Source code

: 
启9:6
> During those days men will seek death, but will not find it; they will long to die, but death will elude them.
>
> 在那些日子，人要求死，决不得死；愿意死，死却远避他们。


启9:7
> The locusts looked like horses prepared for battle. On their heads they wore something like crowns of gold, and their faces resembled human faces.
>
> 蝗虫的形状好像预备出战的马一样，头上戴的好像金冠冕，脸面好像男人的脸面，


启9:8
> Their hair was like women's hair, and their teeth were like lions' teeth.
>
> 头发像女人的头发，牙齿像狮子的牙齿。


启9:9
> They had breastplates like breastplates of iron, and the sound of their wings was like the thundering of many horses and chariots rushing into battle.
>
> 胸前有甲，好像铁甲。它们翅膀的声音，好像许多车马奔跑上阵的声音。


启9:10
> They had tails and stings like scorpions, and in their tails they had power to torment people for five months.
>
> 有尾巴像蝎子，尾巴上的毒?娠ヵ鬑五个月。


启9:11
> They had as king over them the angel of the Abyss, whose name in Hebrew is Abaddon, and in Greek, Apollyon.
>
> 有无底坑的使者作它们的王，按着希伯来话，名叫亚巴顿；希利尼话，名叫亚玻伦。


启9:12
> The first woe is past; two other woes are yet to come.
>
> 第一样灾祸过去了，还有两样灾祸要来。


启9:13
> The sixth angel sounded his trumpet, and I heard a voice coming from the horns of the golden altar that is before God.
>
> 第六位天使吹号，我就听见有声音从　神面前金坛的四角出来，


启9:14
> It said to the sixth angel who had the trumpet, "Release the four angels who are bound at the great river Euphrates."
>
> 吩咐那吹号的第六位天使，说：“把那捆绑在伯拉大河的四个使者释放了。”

-=-=-=-=-

Copy out every one of the lines above verbatim, keeping both the English and the Chinese text.

Exercise answer =>
Source code

: 
启9:6
> During those days men will seek death, but will not find it; they will long to die, but death will elude them.
>
> 在那些日子，人要求死，决不得死；愿意死，死却远避他们。


启9:7
> The locusts looked like horses prepared for battle. On their heads they wore something like crowns of gold, and their faces resembled human faces.
>
> 蝗虫的形状好像预备出战的马一样，头上戴的好像金冠冕，脸面好像男人的脸面，


启9:8
> Their hair was like women's hair, and their teeth were like lions' teeth.
>
> 头发像女人的头发，牙齿像狮子的牙齿。


启9:9
> They had breastplates like breastplates of iron, and the sound of their wings was like the thundering of many horses and chariots rushing into battle.
>
> 胸前有甲，好像铁甲。它们翅膀的声音，好像许多车马奔跑上阵的声音。


启9:10
> They had tails and stings like scorpions, and in their tails they had power to torment people for five months.
>
> 有尾巴像蝎子，尾巴上的毒?娠ヵ鬑五个月。


启9:11
> They had as king over them the angel of the Abyss, whose name in Hebrew is Abaddon, and in Greek, Apollyon.
>
> 有无底坑的使者作它们的王，按着希伯来话，名叫亚巴顿；希利尼话，名叫亚玻伦。


启9:12
> The first woe is past; two other woes are yet to come.
>
> 第一样灾祸过去了，还有两样灾祸要来。


启9:13
> The sixth angel sounded his trumpet, and I heard a voice coming from the horns of the golden altar that is before God.
>
> 第六位天使吹号，我就听见有声音从　神面前金坛的四角出来，


启9:14
> It said to the sixth angel who had the trumpet, "Release the four angels who are bound at the great river Euphrates."
>
> 吩咐那吹号的第六位天使，说：“把那捆绑在伯拉大河的四个使者释放了。”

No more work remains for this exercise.